BERT architecture is a multi-layer bidirectional transformer encoder. BERT input representation has three embedding layers: position embedding, segment embedding, and token embedding. In the pre-training part, BERT applied two unsupervised tasks, Masked LM (MLM) and Next Sentence Prediction (NSP), instead of traditional sequence modeling. BERT has pre-trained with more than 3,000 M words.

In the study, we used the transformers library to obtain a pre-trained BERT model employed as our embedding layers. We only trained the rest of the model with the pre-trained architecture itself, which learns from the transformer's representations. The transformer provides a pooled output and the embedding for the whole sequence. Due to the purpose of this study (sentiment outputs), the model has not utilized the pooled output from the architecture.

The input sequence of the data was tokenized and trimmed to the maximum sequence size. The tokenized input was converted to a tensor and prepared for fine-tuning. After fine-tuning the model, it was then used to evaluate the sentiment of various sequences.

4 Results and Discussion

This section compares performances of state-of-the-art (SOTA) models in terms of accuracy, time, and loss.

4.1 Time Analysis

The training time comparisons of SOTA models are indicated in Table 1. The results indicated that most DL models provide reasonable training time except the transformer-based model. Models that use LSTM, BoT, and CNN performed an epoch per minute, whereas the BoT-based model achieves 13 s per epoch in contrast to 28 min in the case of the transformer model. In the testing phase, results are aligned with the training phase. Even though only time analysis does not give a concrete interpretation of a model, we see a considerable time efficiency difference between BERT and other models.

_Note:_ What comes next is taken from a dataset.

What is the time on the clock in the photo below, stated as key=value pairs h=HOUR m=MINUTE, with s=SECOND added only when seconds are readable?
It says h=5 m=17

Table 1. Training and testing time comparison of SOTA models

4.2 Validation and Test Losses

Validation loss is another critical metric to evaluate how a model fits new data. Validation loss is also a good indicator of overfitting. The models’ validation, training, and test losses are shown in Fig. 1 and Table 2.

Fig. 1.
figure 1

Validation and training losses of the models.

The loss graph of the transformer-based model indicates that it could converge faster than other models with fewer training epochs. This will be a result of pre-training of the transformer model.

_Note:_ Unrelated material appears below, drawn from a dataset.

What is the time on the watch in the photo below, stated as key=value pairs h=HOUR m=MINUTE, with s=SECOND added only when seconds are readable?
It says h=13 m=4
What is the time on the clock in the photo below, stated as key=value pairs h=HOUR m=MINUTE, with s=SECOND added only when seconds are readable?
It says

Table 2. Test losses of the models.

4.3 Validation Accuracy

Validation accuracy in combination with validation loss could be used to determine the model's generalization ability. The validation and testing accuracies of the models are given in Table 3. Validation accuracy reveals that five epochs of training are enough to get good results which are also in line with the validation loss. Testing accuracy is aligned with the validation accuracy where the transformer-based model achieves the best performance.

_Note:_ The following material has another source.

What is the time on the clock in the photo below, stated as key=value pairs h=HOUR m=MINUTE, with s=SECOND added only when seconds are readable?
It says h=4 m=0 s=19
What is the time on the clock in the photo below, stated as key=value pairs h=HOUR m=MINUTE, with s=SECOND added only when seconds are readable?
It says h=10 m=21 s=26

Table 3. Validation and testing accuracies of the models.

Observations derived from the performance comparisons are outlined below.

Observation 1: BoT-based model is faster than other DL models.

Observation 2: Transformer-based model takes a long time to train and predict.

Observation 3: Optimum epoch number could be determined using accuracy and loss of training and validation phases. Five epochs of training provide optimum training.

Observation 4: Transformer-based model converges faster than other models.

5 Conclusion

Sentiment analysis has been studied to harness the reviews, comments, and other written documents. The potential of sentiment analysis provided many benefits to various industries such as entertainment and e-commerce. This paper presents sentiment analysis models that utilize four ML techniques, i.e., LSTM, BoT, CNN, and transformer. Their performances in terms of time, loss, and accuracy are examined and compared. The BoT-based sentiment analysis model is faster than other ML models, whereas the transformer-based model performs poorly in terms of time. Furthermore, this study also demonstrates the accuracies of these models. The transformer-based sentiment analysis model achieved higher accuracy than other ML models.

This study indicates that ML techniques could be utilized successfully for sentiment analysis tasks. It is expected that this study will be helpful for both developers and researchers while deploying ML-based sentiment analysis algorithms into their projects.